José María Molina Ciges - Presencia (1977)
Naquele
tempo, os discípulos de João Baptista foram ter com Ele e perguntaram-Lhe:
«Porque é que nós e os fariseus jejuamos e os teus discípulos não jejuam?» Jesus
respondeu-lhes: «Porventura podem os convidados para as núpcias estar tristes,
enquanto o esposo está com eles? Porém, hão-de vir dias em que lhes será tirado
o esposo e, então, hão-de jejuar.» (Mateus, 9,14-15) [Comentário de Gregório Magno aqui]
Um dos traços mais interessantes destas narrativas reside no seu carácter desritualizante. Gestos, acções e palavras não são propostos como processos formais de cumprir um ritual mas como resposta a um problema ou a uma inquietação dos homens. Perante o rito tornado gesto puramente exterior, no qual a tensão da vida foi esquecida ou mesmo suprimida, surge sempre uma posição radicalmente atenta ao momento, ao acontecimento naquilo que ele tem de inédito e de situado no espaço e no tempo. Com isso surpreende-se o evento originário que conduziu à institucionalização ritual de certas práticas tidas como religiosas.
A privação de alimentos, o jejum, como realização de um determinado preceito é destituído de qualquer sentido, caso não exista efectivamente uma razão vital a solicitá-lo. O texto de Mateus abre para um duplo sentido da experiência do jejum.

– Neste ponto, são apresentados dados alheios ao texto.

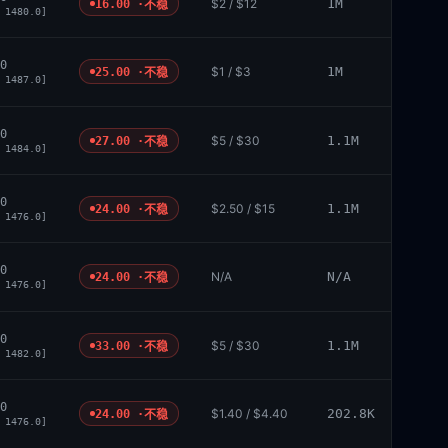
$2 / $12
1M
16.00 ·
不稳
 1480.0]
0
$1 / $3
1M
25.00 ·
不稳
 1487.0]
0
$5 / $30
1.1M
27.00 ·
不稳
 1484.0]
0
$2.50 / $15
1.1M
24.00 ·
不稳
 1476.0]
0
N/A
N/A
24.00 ·
不稳
 1476.0]
0
$5 / $30
1.1M
33.00 ·
不稳
 1482.0]
0
$1.40 / $4.40
202.8K
24.00 ·
不稳
 1476.0]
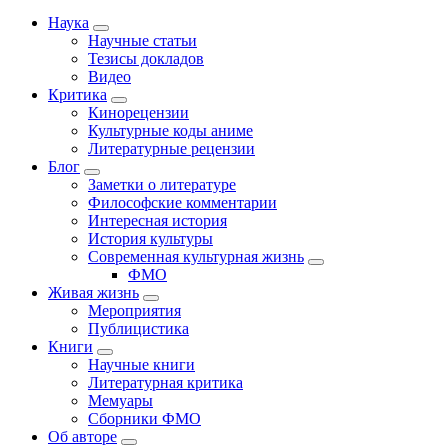
Наука
Научные статьи
Тезисы докладов
Видео
Критика
Кинорецензии
Культурные коды аниме
Литературные рецензии
Блог
Заметки о литературе
Философские комментарии
Интересная история
История культуры
Современная культурная жизнь
ФМО
Живая жизнь
Мероприятия
Публицистика
Книги
Научные книги
Литературная критика
Мемуары
Сборники ФМО
Об авторе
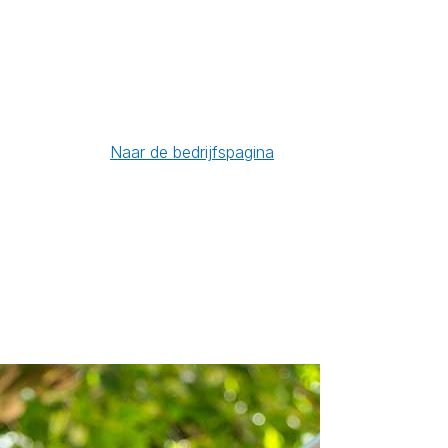
Naar de bedrijfspagina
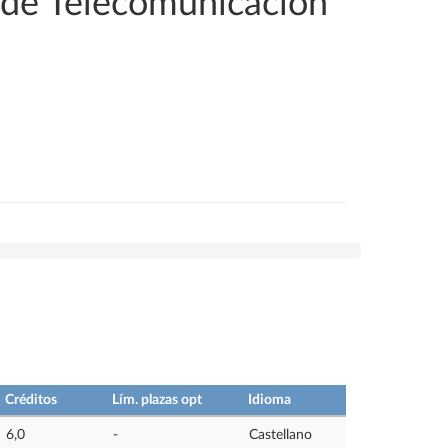
s de Telecomunicación
Créditos
Lím. plazas opt
Idioma
6,0
-
Castellano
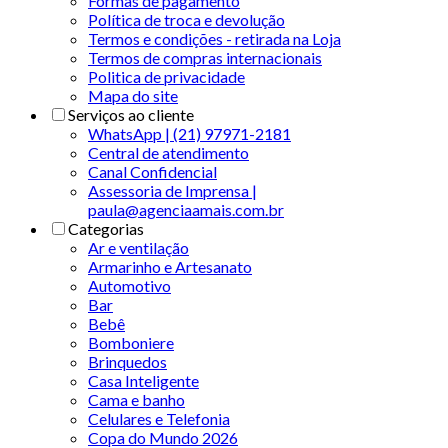
Formas de pagamento
Política de troca e devolução
Termos e condições - retirada na Loja
Termos de compras internacionais
Politica de privacidade
Mapa do site
Serviços ao cliente
WhatsApp | (21) 97971-2181
Central de atendimento
Canal Confidencial
Assessoria de Imprensa |
paula@agenciaamais.com.br
Categorias
Ar e ventilação
Armarinho e Artesanato
Automotivo
Bar
Bebê
Bomboniere
Brinquedos
Casa Inteligente
Cama e banho
Celulares e Telefonia
Copa do Mundo 2026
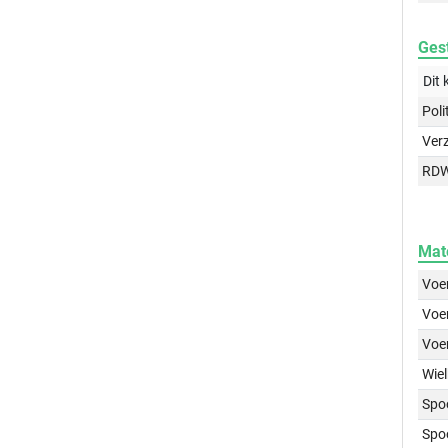
Gest
Dit 
Poli
Ver
RD
Mat
Voer
Voer
Voe
Wiel
Spo
Spo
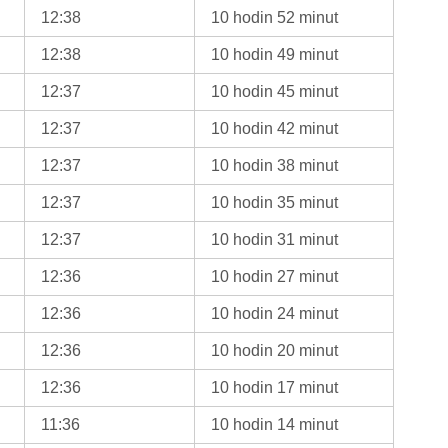
12:38
10 hodin 52 minut
12:38
10 hodin 49 minut
12:37
10 hodin 45 minut
12:37
10 hodin 42 minut
12:37
10 hodin 38 minut
12:37
10 hodin 35 minut
12:37
10 hodin 31 minut
12:36
10 hodin 27 minut
12:36
10 hodin 24 minut
12:36
10 hodin 20 minut
12:36
10 hodin 17 minut
11:36
10 hodin 14 minut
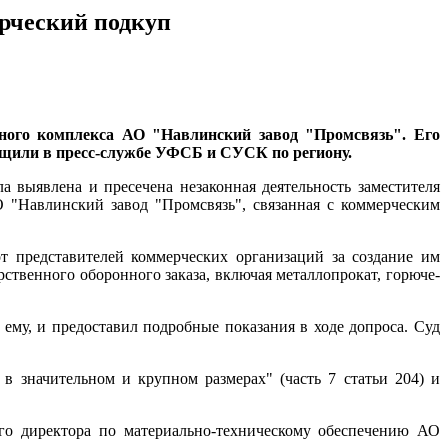
ерческий подкуп
нного комплекса АО "Навлинский завод "Промсвязь". Его
общили в пресс-службе УФСБ и СУСК по региону.
ыявлена и пресечена незаконная деятельность заместителя
 "Навлинский завод "Промсвязь", связанная с коммерческим
 представителей коммерческих организаций за создание им
твенного оборонного заказа, включая металлопрокат, горюче-
ему, и предоставил подробные показания в ходе допроса. Суд
 значительном и крупном размерах" (часть 7 статьи 204) и
ого директора по материально-техническому обеспечению АО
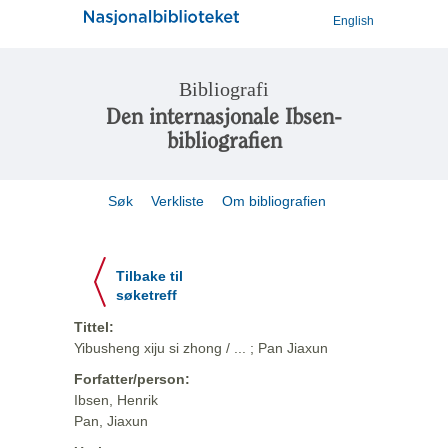
English
Bibliografi
Den internasjonale Ibsen-
bibliografien
Søk
Verkliste
Om bibliografien
Tilbake til
søketreff
Tittel:
Yibusheng xiju si zhong / ... ; Pan Jiaxun
Forfatter/person:
Ibsen, Henrik
Pan, Jiaxun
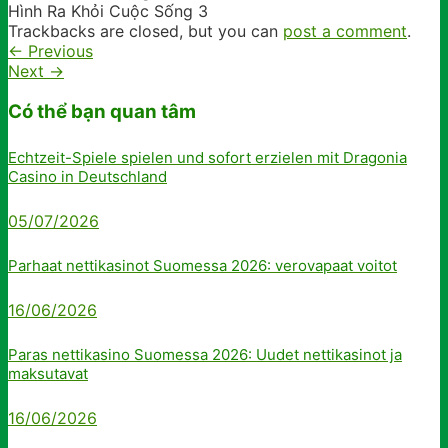
Hình Ra Khỏi Cuộc Sống 3
Trackbacks are closed, but you can
post a comment
.
←
Previous
Next
→
Có thể bạn quan tâm
Echtzeit-Spiele spielen und sofort erzielen mit Dragonia
Casino in Deutschland
05/07/2026
Parhaat nettikasinot Suomessa 2026: verovapaat voitot
16/06/2026
Paras nettikasino Suomessa 2026: Uudet nettikasinot ja
maksutavat
16/06/2026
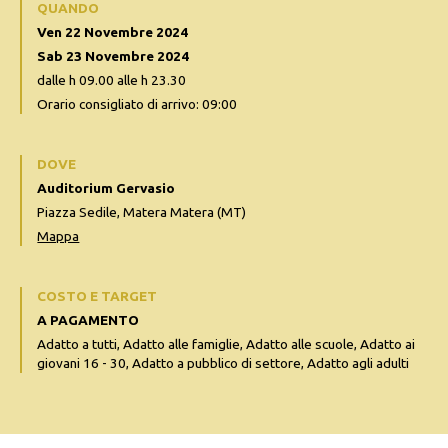
QUANDO
Ven 22 Novembre 2024
Sab 23 Novembre 2024
dalle h 09.00 alle h 23.30
Orario consigliato di arrivo: 09:00
DOVE
Auditorium Gervasio
Piazza Sedile, Matera Matera (MT)
Mappa
COSTO E TARGET
A PAGAMENTO
Adatto a tutti, Adatto alle famiglie, Adatto alle scuole, Adatto ai
giovani 16 - 30, Adatto a pubblico di settore, Adatto agli adulti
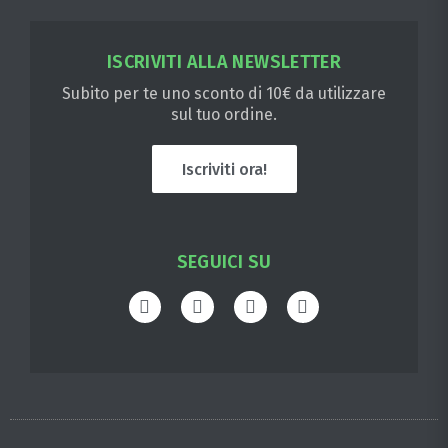
ISCRIVITI ALLA NEWSLETTER
Subito per te uno sconto di 10€ da utilizzare
sul tuo ordine.
Iscriviti ora!
SEGUICI SU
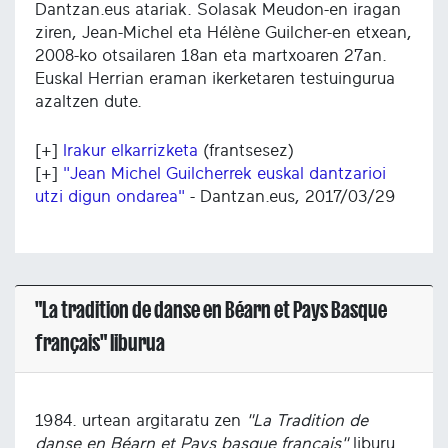
Dantzan.eus atariak. Solasak Meudon-en iragan
ziren, Jean-Michel eta Hélène Guilcher-en etxean,
2008-ko otsailaren 18an eta martxoaren 27an.
Euskal Herrian eraman ikerketaren testuingurua
azaltzen dute.
[+]
Irakur elkarrizketa
(frantsesez)
[+]
"Jean Michel Guilcherrek euskal dantzarioi
utzi digun ondarea"
- Dantzan.eus, 2017/03/29
"La tradition de danse en Béarn et Pays Basque
français" liburua
1984. urtean argitaratu zen
"La Tradition de
danse en Béarn et Pays basque français"
liburu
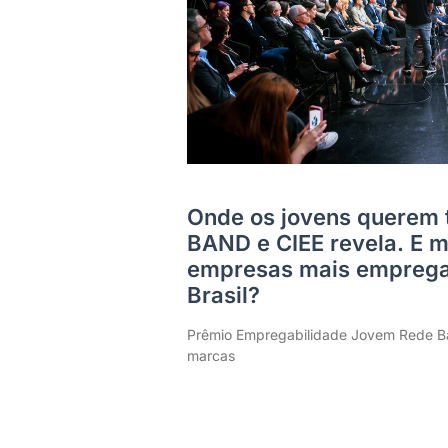
Onde os jovens querem 
BAND e CIEE revela. E m
empresas mais emprega
Brasil?
Prêmio Empregabilidade Jovem Rede Ba
marcas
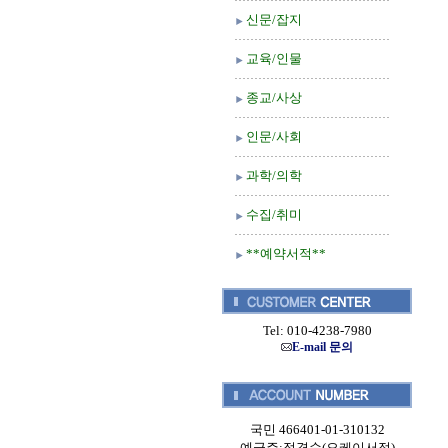
신문/잡지
교육/인물
종교/사상
인문/사회
과학/의학
수집/취미
**예약서적**
Tel: 010-4238-7980
E-mail 문의
국민 466401-01-310132
예금주:정경순(오케이서적)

A privação é vista como situação existencial e como caminho.
O primeiro jejum é a ausência de Si no próprio homem, é a alienção da verdadeira condição humana, o esquecimento do Verbo que nos institui e constitui, pelo qual somos realmente aquilo que somos. O esposo do texto não é outro senão esse Si, que está para além do nosso eu empírico e da nossa persona social, mas que constitui a nossa mais autêntica realidade. Este primeiro jejum dá-se quando nos privamos da nossa mais funda e autêntica realidade. É uma privação existencial, uma negação ontológica de nós mesmos.
O segundo jejum, o da privação de alimento ou do excesso de coisas, sejam estas materiais ou espirituais, é o caminho de restauração dessa presença real em nós mesmos. É um processo de confronto com a alienação, a redescoberta de um caminho para o que é essencial. Mais do que o carácter penitencial, que não deixa de ter, é o carácter emancipatório e libertador que se torna importante. Libertarmo-nos das nossas ilusões, daquilo que nos aliena, e abrir o caminho para o retorno desse autêntico Si, do esposo da grande festa nupcial. O segundo jejum é uma privação metodológica, um caminho para que a Presença se torne presente.